Net fluxes of orthophosphate across the plasma membrane in human red cells following alteration of pH and extracellular P i concentration

Abstract

Even though net fluxes of P i (orthophosphate) across the cell membrane may be important in clinical disorders involving the abnormal extracellular P i concentration, in acid-base disturbances, and in the responses of some cells to hormones, relatively few studies have been made of these fluxes, owing to the complexities of interpretation. Here we have studied net fluxes in response to changes in extracellular pH and P i concentration in the simple case of the human red cell.
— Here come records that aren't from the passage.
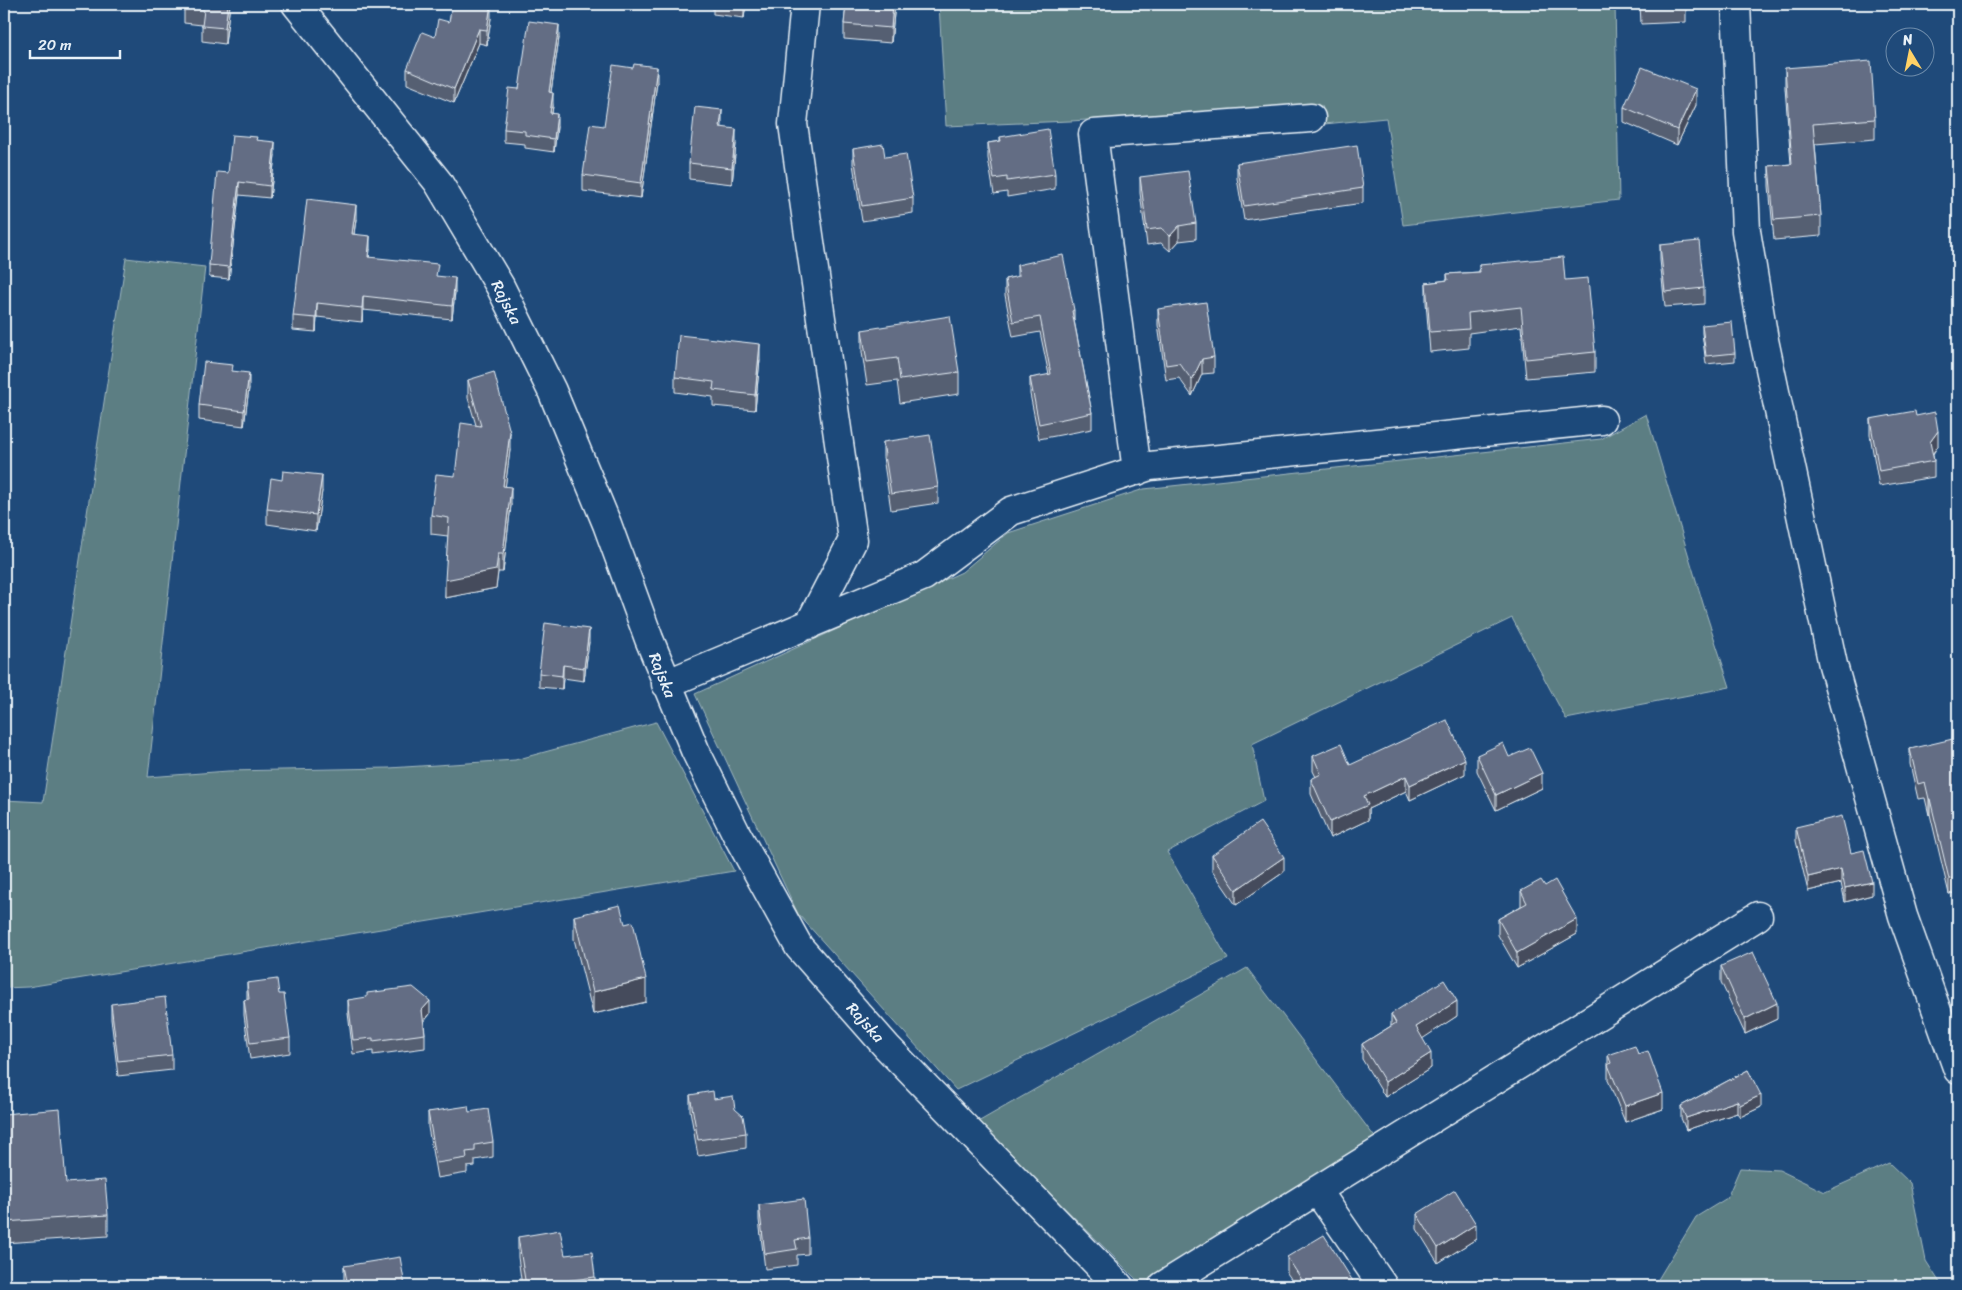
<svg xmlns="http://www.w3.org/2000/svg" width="1962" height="1290" font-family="Sriracha,sans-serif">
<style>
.green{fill:#5b7e83;stroke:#a2b8be}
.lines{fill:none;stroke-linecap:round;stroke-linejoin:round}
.street-casing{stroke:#e8f1f8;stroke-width:31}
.street{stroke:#1f4a7a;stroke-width:28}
.wall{fill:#555e72;stroke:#e8f1f8}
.shaded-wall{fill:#454c5c;stroke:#e8f1f8}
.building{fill:#636d84;stroke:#e8f1f8}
.labels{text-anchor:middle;stroke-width:4;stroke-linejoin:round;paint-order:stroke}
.street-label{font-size:16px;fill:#e8f1f8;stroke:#1f4a7a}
</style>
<rect width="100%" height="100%" fill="#1f4a7a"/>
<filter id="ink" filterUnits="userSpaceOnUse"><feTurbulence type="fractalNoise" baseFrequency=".02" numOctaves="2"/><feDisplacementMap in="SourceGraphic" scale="10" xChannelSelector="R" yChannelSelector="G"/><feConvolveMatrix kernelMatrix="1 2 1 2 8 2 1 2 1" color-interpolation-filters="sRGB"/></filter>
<g filter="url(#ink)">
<path class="green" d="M 939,4 L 1615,4 L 1619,200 L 1403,225 L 1386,118 L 1324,124 L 1322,106 L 1070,121 L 946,126 Z
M 126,258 L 205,267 L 148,777 L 228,771 L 389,768 L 515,760 L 656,722 L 734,871 L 28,987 L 4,988 L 4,800 L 43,802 Z
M 1646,414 L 1705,610 L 1730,687 L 1566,719 L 1512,618 L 1252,744 L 1264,801 L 1167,852 L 1228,959 L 956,1090 L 798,914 L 695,694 L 962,572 L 1008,533 L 1144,489 L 1601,439 Z
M 1247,968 L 1380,1144 L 1154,1286 L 1143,1286 L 978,1122 Z
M 1889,1163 L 1910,1183 L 1926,1261 L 1942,1286 L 1654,1286 L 1696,1217 L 1727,1198 L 1740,1168 L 1779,1170 L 1825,1192 Z"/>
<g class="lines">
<g class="street-casing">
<path id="street" d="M 296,4 L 438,182 L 500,286 L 552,391 L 607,524 L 649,639 L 695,750 L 736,833 L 799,947 L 887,1047 L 1119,1286
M 805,4 L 793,124 L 853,540 L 809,625
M 1736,4 L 1746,231 L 1764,340 L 1833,665 L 1903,916 L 1958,1070
M 1137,471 L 1093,134 L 1311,118
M 666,684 L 924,576 L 1011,511 L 1150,466 L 1602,420
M 1317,1190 L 1383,1286
M 1163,1286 L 1758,916"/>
</g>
<use href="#street" class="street"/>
</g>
<path class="wall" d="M 230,4 L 225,44 L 202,41 L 202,25 L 184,23 L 184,7 Z
M 713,4 L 746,4 L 744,18 L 713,14 Z
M 846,4 L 895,4 L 891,43 L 844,39 L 844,24 Z
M 1640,4 L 1686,4 L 1686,22 L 1641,24 Z
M 491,18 L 487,45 L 479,43 L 454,103 L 407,84 L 407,69 L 449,22 Z
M 559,38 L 551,92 L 553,106 L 552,113 L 557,127 L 554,152 L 525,148 L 525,144 L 504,142 L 504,129 L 519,89 Z
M 1785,68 L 1875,119 L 1875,139 L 1815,144 L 1821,216 L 1821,236 L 1774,240 L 1769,186 L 1769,166 L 1791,164 L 1785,88 Z
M 657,82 L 641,198 L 583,191 L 583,175 L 604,126 Z
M 1696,105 L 1677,145 L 1624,122 L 1624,107 Z
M 1000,137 L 1055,174 L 1055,189 L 1007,197 L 1007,192 L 994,194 L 988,158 L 988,143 L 1000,141 Z
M 257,140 L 275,155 L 270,198 L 239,195 L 229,279 L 209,277 L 209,265 L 228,173 Z
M 736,144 L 732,184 L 689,179 L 689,163 Z
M 853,149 L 885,157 L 913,198 L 913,213 L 862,221 L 853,164 Z
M 1237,163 L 1363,188 L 1363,203 L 1244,220 L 1237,178 Z
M 1140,177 L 1196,223 L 1196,239 L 1179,241 L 1170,251 L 1161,243 L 1147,245 L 1140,193 Z
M 356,219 L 354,234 L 370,249 L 369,257 L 438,277 L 455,292 L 452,319 L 363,310 L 362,322 L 317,317 L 316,332 L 293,330 L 293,316 Z
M 1660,245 L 1704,288 L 1704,304 L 1665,307 L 1660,260 Z
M 1017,265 L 1074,310 L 1074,320 L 1092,413 L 1092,429 L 1039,439 L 1030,394 L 1030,378 L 1049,375 L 1040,332 L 1013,337 L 1005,295 L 1005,279 L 1017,277 Z
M 1479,265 L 1565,280 L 1595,352 L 1595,372 L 1526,378 L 1521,326 L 1469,333 L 1469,348 L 1430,352 L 1426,302 L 1426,283 L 1447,280 L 1447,274 L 1479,272 Z
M 1158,309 L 1214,357 L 1214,373 L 1202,374 L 1192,396 L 1179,378 L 1166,380 L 1158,325 Z
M 1702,325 L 1735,353 L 1735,361 L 1706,364 L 1702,333 Z
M 862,330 L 959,372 L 959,394 L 900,403 L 897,381 L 867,385 L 862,352 Z
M 760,359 L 755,410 L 713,406 L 713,397 L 675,392 L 675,377 Z
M 233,371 L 249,388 L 244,426 L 199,420 L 199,405 Z
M 468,380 L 510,450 L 505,487 L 511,505 L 503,572 L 498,572 L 496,588 L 445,598 L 448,536 L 431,534 L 431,515 L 455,476 L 476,425 L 468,398 Z
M 1916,416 L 1938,446 L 1933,454 L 1934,461 L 1934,477 L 1879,486 L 1870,435 L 1870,419 Z
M 883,442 L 938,487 L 938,503 L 891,510 L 883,457 Z
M 282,480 L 322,491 L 316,531 L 267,524 L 267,509 Z
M 589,642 L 584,681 L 563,678 L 562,689 L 539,687 L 539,673 Z
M 1958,742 L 1958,892 L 1949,894 L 1930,814 L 1929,815 L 1925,798 L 1918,799 L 1910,764 L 1910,749 Z
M 1477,755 L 1509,757 L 1542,788 L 1496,810 L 1477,771 Z
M 1313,756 L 1350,765 L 1465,774 L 1410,800 L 1406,791 L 1368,809 L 1368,820 L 1330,838 L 1311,794 L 1311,779 L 1316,777 L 1313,771 Z
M 1796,827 L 1851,853 L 1872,895 L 1845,902 L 1841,883 L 1808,891 L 1796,841 Z
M 1212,855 L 1284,872 L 1236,905 L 1212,870 Z
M 1545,886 L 1577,934 L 1517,968 L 1498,935 L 1498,919 L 1521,906 L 1521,891 Z
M 574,916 L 646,1002 L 593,1014 L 574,939 Z
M 1721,966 L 1777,1019 L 1745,1034 L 1721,982 Z
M 247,983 L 279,994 L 290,1038 L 290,1053 L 250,1059 L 244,1015 L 244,1000 L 247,999 Z
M 348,1000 L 430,1014 L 424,1022 L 425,1034 L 425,1048 L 373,1055 L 373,1051 L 353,1054 L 348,1013 Z
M 111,1004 L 172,1055 L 172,1070 L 118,1076 L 111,1019 Z
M 1391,1014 L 1457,1016 L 1422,1038 L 1431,1068 L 1385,1097 L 1362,1059 L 1362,1044 L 1391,1026 Z
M 1638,1054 L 1663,1109 L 1625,1122 L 1608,1080 L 1608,1055 Z
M 1748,1070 L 1761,1107 L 1740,1117 L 1737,1113 L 1686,1130 L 1681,1118 L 1681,1106 Z
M 690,1095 L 714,1099 L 735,1109 L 746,1133 L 746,1148 L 698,1156 L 690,1110 Z
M 428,1112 L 469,1112 L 493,1142 L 493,1157 L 475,1160 L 475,1166 L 467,1167 L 467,1173 L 437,1178 L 428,1127 Z
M 4,1114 L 66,1183 L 108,1215 L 108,1236 L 4,1243 Z
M 759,1205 L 808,1238 L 808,1254 L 797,1255 L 797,1265 L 765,1269 L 759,1220 Z
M 1417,1214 L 1476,1239 L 1438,1263 L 1417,1229 Z
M 518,1237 L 565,1255 L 595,1277 L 595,1286 L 522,1286 L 518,1257 Z
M 1287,1257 L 1356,1286 L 1296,1286 L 1287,1273 Z
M 344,1266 L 405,1286 L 345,1286 L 344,1281 Z"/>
<path class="shaded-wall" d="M 228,4 L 230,4 L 225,44 L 225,28 Z
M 491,4 L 491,18 L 487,45 L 487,30 Z
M 744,4 L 746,4 L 744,18 Z
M 893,4 L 895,4 L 891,43 L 891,28 Z
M 559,25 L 559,38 L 549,105 L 549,92 Z
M 479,29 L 479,43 L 454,103 L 454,89 Z
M 657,67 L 657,82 L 641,198 L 641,183 Z
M 1696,89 L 1696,105 L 1677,145 L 1677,130 Z
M 553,93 L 553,106 L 550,126 L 550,113 Z
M 722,110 L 722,125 L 720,142 L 720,127 Z
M 557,114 L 557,127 L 554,152 L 554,139 Z
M 736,129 L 736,144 L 732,184 L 732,168 Z
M 275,142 L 275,155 L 270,198 L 270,186 Z
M 239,182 L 239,195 L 229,279 L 229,267 Z
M 356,205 L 356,219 L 352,248 L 352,234 Z
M 1179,226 L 1179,241 L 1170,251 L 1170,236 Z
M 370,236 L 370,249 L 368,271 L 368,257 Z
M 455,278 L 455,292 L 452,319 L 452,306 Z
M 363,296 L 363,310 L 362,322 L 362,308 Z
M 317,303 L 317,317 L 316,332 L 316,318 Z
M 760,344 L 760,359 L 755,410 L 755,395 Z
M 1202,359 L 1202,374 L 1192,396 L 1192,380 Z
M 249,373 L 249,388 L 244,426 L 244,411 Z
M 1938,431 L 1938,446 L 1930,457 L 1930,442 Z
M 510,432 L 510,450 L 503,505 L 503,486 Z
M 322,475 L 322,491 L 316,531 L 316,515 Z
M 511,487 L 511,505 L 503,572 L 503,554 Z
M 498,554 L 498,572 L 496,588 L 445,598 L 445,580 Z
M 589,629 L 589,642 L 584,681 L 584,668 Z
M 563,665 L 563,678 L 562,689 L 562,676 Z
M 1465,759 L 1465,774 L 1410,800 L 1410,785 Z
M 1542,773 L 1542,788 L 1496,810 L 1496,795 Z
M 1406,776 L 1406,791 L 1368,809 L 1368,820 L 1330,838 L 1330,822 L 1364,796 Z
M 1929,799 L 1930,799 L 1930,814 L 1929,815 Z
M 1284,857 L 1284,872 L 1236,905 L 1236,890 Z
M 1841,869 L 1841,883 L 1808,891 L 1808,877 Z
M 1958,877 L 1958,892 L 1949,894 L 1949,879 Z
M 1872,882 L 1872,895 L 1845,902 L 1845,888 Z
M 1577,919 L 1577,934 L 1517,968 L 1517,953 Z
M 646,979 L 646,1002 L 593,1014 L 593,992 Z
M 430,1001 L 430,1014 L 422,1023 L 422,1010 Z
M 1457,1001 L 1457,1016 L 1416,1043 L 1416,1027 Z
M 1777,1003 L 1777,1019 L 1745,1034 L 1745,1019 Z
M 1431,1053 L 1431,1068 L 1385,1097 L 1385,1082 Z
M 1663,1093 L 1663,1109 L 1625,1122 L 1625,1106 Z
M 1761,1095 L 1761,1107 L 1740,1117 L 1740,1105 Z
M 1737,1101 L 1737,1113 L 1686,1130 L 1686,1118 Z
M 1476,1224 L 1476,1239 L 1438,1263 L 1438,1248 Z"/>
<path class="building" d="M 185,4 L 228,4 L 225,28 L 202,26 L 204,10 L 184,7 Z
M 452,4 L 491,4 L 487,30 L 479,29 L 454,89 L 407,69 L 422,32 L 435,37 L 438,19 L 449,22 Z
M 846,4 L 893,4 L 891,28 L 844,24 Z
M 1641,4 L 1686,4 L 1686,7 L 1641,9 Z
M 529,21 L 559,25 L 549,92 L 553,93 L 550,113 L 557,114 L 554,139 L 525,135 L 525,131 L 504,129 L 509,88 L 519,89 Z
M 1871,61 L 1875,119 L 1813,124 L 1821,216 L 1774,220 L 1769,166 L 1792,164 L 1785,68 Z
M 634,64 L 657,67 L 641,183 L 583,175 L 590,124 L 604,126 L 613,65 L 633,68 Z
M 1642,67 L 1696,89 L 1677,130 L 1624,107 Z
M 695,107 L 722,110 L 720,127 L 736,129 L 732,168 L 689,163 Z
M 1048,129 L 1055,174 L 1007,181 L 1007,177 L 994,179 L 988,143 L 1001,141 L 1000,137 Z
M 232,135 L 257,137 L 256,140 L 275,142 L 270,186 L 239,182 L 229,267 L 209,265 L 217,172 L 228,173 Z
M 883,144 L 885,157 L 906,154 L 913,198 L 862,206 L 853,149 Z
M 1357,145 L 1363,188 L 1244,206 L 1237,163 Z
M 1188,171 L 1196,223 L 1179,226 L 1170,236 L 1161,228 L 1147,230 L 1140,177 Z
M 307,199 L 356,205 L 352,234 L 370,236 L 368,257 L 438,264 L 436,276 L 455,278 L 452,306 L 363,296 L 362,308 L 317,303 L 316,318 L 293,316 Z
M 1699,241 L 1704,288 L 1665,292 L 1660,245 Z
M 1063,255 L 1074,310 L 1072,311 L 1092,413 L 1039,424 L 1030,378 L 1051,374 L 1040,317 L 1013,322 L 1005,279 L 1019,276 L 1017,265 Z
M 1563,257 L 1565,280 L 1588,278 L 1595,352 L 1526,359 L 1521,307 L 1468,313 L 1469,329 L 1430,332 L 1426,283 L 1448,280 L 1447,274 L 1480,272 L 1479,265 Z
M 1206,302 L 1214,357 L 1202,359 L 1192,380 L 1179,363 L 1166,365 L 1158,309 Z
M 950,316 L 959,372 L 900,380 L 897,358 L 867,362 L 862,330 Z
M 1732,322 L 1735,353 L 1706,356 L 1702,325 Z
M 679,335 L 760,344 L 755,395 L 713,390 L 714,382 L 675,377 Z
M 204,362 L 233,365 L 232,371 L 249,373 L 244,411 L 199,405 Z
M 494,372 L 510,432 L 503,486 L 511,487 L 503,554 L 498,554 L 496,570 L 445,580 L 449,518 L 431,515 L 436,474 L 455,476 L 461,423 L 481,426 L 468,380 Z
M 1915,411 L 1916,416 L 1935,412 L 1938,431 L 1930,442 L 1934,461 L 1879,471 L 1870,419 Z
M 930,435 L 938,487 L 891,494 L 883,442 Z
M 283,471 L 322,475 L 316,515 L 267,509 L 271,478 L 282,480 Z
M 545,623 L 589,629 L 584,668 L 563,665 L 562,676 L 539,673 Z
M 1447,720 L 1465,759 L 1410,785 L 1406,776 L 1364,796 L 1368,805 L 1330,822 L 1311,779 L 1321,774 L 1313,756 L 1341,744 L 1350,765 Z
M 1957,738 L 1958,742 L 1958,877 L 1949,879 L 1930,799 L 1929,799 L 1925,782 L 1918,784 L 1910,749 Z
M 1503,743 L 1509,757 L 1530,748 L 1542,773 L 1496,795 L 1477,755 Z
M 1842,816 L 1851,853 L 1864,850 L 1872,882 L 1845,888 L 1841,869 L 1808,877 L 1796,827 Z
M 1260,822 L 1284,857 L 1236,890 L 1212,855 Z
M 1541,880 L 1545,886 L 1555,880 L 1577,919 L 1517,953 L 1498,919 L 1527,903 L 1521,891 Z
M 620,905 L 625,924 L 633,922 L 646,979 L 593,992 L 574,916 Z
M 1753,952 L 1777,1003 L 1745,1019 L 1721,966 Z
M 277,979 L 279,994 L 284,994 L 290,1038 L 250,1043 L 244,1000 L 249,999 L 247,983 Z
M 1444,980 L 1457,1001 L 1416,1027 L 1431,1053 L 1385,1082 L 1362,1044 L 1396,1023 L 1391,1014 Z
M 413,987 L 430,1001 L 422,1010 L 425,1034 L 373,1041 L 373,1038 L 353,1040 L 348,1000 L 367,997 L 367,993 Z
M 165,997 L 172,1055 L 118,1061 L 111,1004 Z
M 1635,1046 L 1638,1054 L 1648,1051 L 1663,1093 L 1625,1106 L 1608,1065 L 1611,1063 L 1608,1055 Z
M 1748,1070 L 1761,1095 L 1740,1105 L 1737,1101 L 1686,1118 L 1681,1106 Z
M 713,1091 L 714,1099 L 733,1096 L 735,1109 L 743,1116 L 746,1133 L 698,1140 L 690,1095 Z
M 468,1106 L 469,1112 L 488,1109 L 493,1142 L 475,1145 L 475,1151 L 466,1152 L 467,1158 L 437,1163 L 428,1112 Z
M 60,1109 L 66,1183 L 105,1180 L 108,1215 L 4,1222 L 4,1114 Z
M 1455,1190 L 1476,1224 L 1438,1248 L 1417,1214 Z
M 804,1199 L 808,1238 L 795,1240 L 797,1249 L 765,1254 L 759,1205 Z
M 560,1230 L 565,1255 L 592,1252 L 595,1277 L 564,1281 L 565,1286 L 526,1286 L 518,1237 Z
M 1324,1235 L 1356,1286 L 1306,1286 L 1287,1257 Z
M 400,1257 L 405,1286 L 348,1286 L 344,1266 Z
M 865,1280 L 866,1286 L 823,1286 Z
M 1489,1283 L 1491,1286 L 1485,1286 Z"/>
</g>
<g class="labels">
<g class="street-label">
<text transform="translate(507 302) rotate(63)" y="6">Rajska</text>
<text transform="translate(663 675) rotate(68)" y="6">Rajska</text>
<text transform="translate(866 1022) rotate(48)" y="6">Rajska</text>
</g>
</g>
<rect width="1962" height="1290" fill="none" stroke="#1f4a7a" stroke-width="20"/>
<rect x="10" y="10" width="1942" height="1270" fill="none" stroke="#e8f1f8" stroke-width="2" filter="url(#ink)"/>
<g transform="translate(1910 52) rotate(350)"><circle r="24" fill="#1f4a7a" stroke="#6f8dac"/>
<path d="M0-4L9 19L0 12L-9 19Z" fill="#ffd166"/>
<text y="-8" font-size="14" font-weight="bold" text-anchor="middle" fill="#e8f1f8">N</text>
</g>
<path d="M30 50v8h90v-8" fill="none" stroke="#e8f1f8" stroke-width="2.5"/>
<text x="38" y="50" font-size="15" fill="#e8f1f8" stroke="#1f4a7a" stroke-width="4" paint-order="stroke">20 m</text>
</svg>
The permeability of the cell membrane to net P i fluxes was described in terms of a first-order rate constant, ϵ. By means of a mathematical model, it was possible to discriminate between transmembrane P i movement, net intracellular generation or consumption of P i by organic phosphates, and extracellular generation of P i from cells lysing during the experiment. We show that net P i influx into the cell during experimental alkalosis was probably driven by net consumption of P i by organic phosphates, and that this was reversed during acidosis. Inhibition of net P i influx by 4-acetamido-4′-isothiocyanatostilbene-2,2′-disulphonate (SITS) suggests that, like P i self-exchange, net influx is at least partly mediated by the band 3 transport protein. Unexpectedly, ϵ increased from 2 h −1 at extracellular pH 7.4 to approx. 7 h −1 at pH 7.8. From the value of ϵ at pH 7.4, we conclude that the apparent buffering or regulation of steady-state P i concentrations, previously reported in red cells in vitro, was not an artifact of intracellular generation of P i from organic phosphates.